カメラ映像機器工業会(CIPA)が1日に発表した1~6月期のデジタルカメラ統計で、ミラーレス一眼の世界出荷実績がレンズ交換式のうち2割を超えた。これまで普及が遅れていた欧米でも本格的に売れ始め、初めて大台に乗った。

ミラーレス一眼の出荷は8カ月連続で前年実績を上回った。1~6月の世界出荷額は前年同期比40%増の607億円で、レンズ交換式のうち22.3%を占めた。統計のある2012年以来、1~6月期で初めて2割を超えた。一方で、デジタル一眼レフは15.7%減の2113億円だった。

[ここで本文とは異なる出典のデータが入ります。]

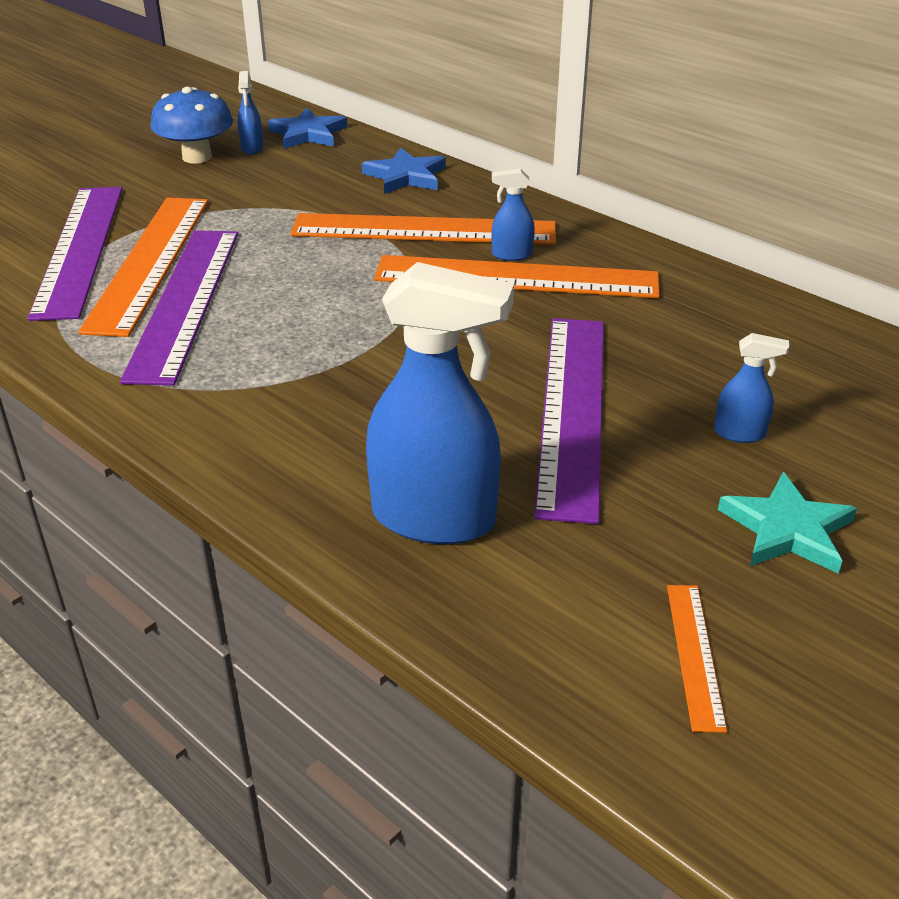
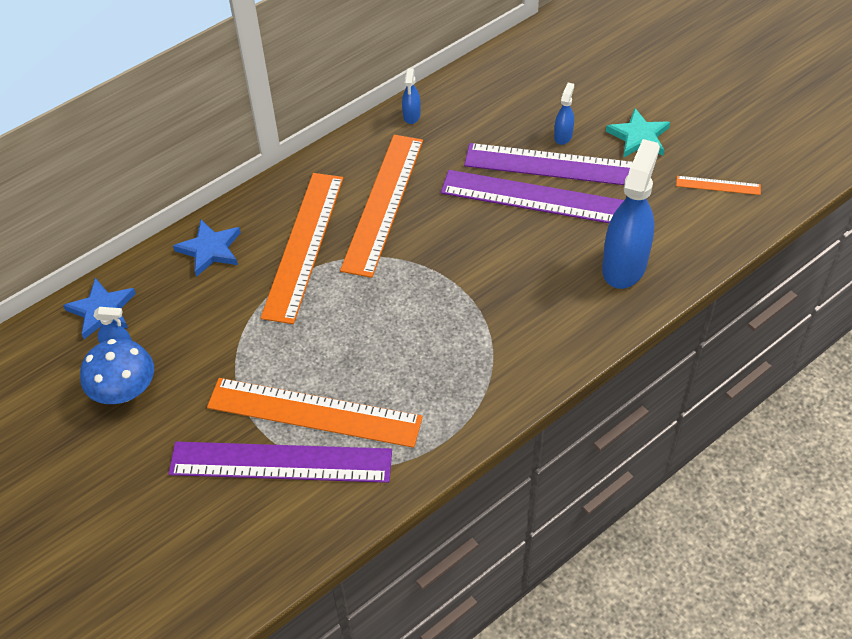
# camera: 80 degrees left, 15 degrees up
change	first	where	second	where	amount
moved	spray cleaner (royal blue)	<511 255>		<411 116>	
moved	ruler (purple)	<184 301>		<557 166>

ミラーレス市場では富士フイルムやソニーやパナソニックといった日本企業の存在感が大きい。12年にミラーレス市場に参入した富士フイルムの古森重隆・会長兼最高経営責任者(CEO)は「写真愛好家層は描写力のあるカメラを好み、ミラーレスはそれに対する最強の答えだ」と話す。

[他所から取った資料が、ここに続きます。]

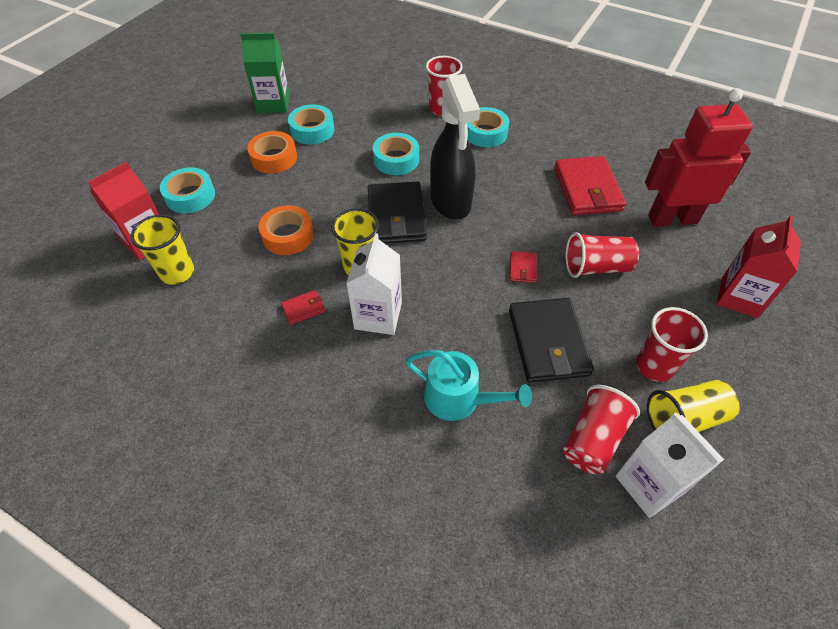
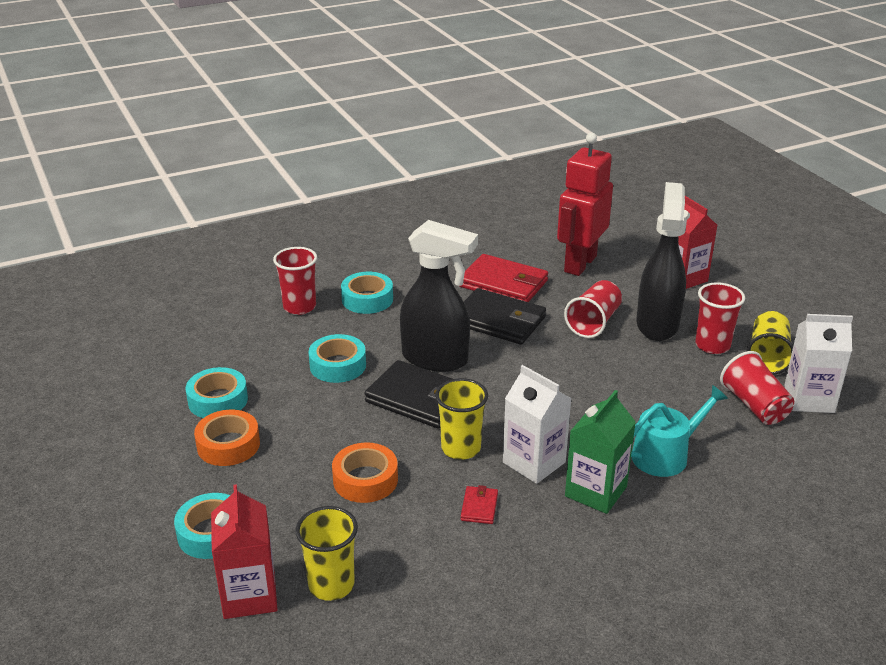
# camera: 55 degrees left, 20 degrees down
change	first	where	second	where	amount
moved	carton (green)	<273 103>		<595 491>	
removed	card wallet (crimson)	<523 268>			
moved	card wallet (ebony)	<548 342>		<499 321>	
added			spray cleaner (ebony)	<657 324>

14年度の出荷台数は前年度比56.6%減200万台を計画する。低価格コンパクトを大幅に縮小する一方、利幅の大きいミラーレス一眼の販売を拡充する。4~6月期の販売実績は68万台と出足は好調という。

14年2月に発売した「X-T1」は発売以来、当初予定の2倍、2万台で5カ月間増産している。電子式ビューファインダーの性能向上にこだわり、ミラーレスの弱点とされてきた表示速度の遅れも大幅に改善した。

ミラーレスの普及を加速させたのが、昨年11月以降に各社が発売した高性能機種とされる。ソニーやパナソニックなど、平均単価が10万円を超える高級ミラーレスが続々と登場している。

ソニーの「α7」は一眼レフに使われる「フルサイズ」と呼ばれる大型撮像素子を搭載した。ミラーレス一眼の苦手分野だった自動焦点で、世界最速の0.06秒の高速性能を持つ「α6000」を14年3月に売り出した。08年に世界初のミラーレスを売り出したパナソニックも4月に世界初の4K対応機を発売し、赤字のデジカメ事業の採算改善を急ぐ。

ミラーレスが市場に登場してから6年。4倍以上の市場規模を持つ一眼レフは依然として根強い支持を得ている。成長分野として、さらに競争が激しくなりそうだ。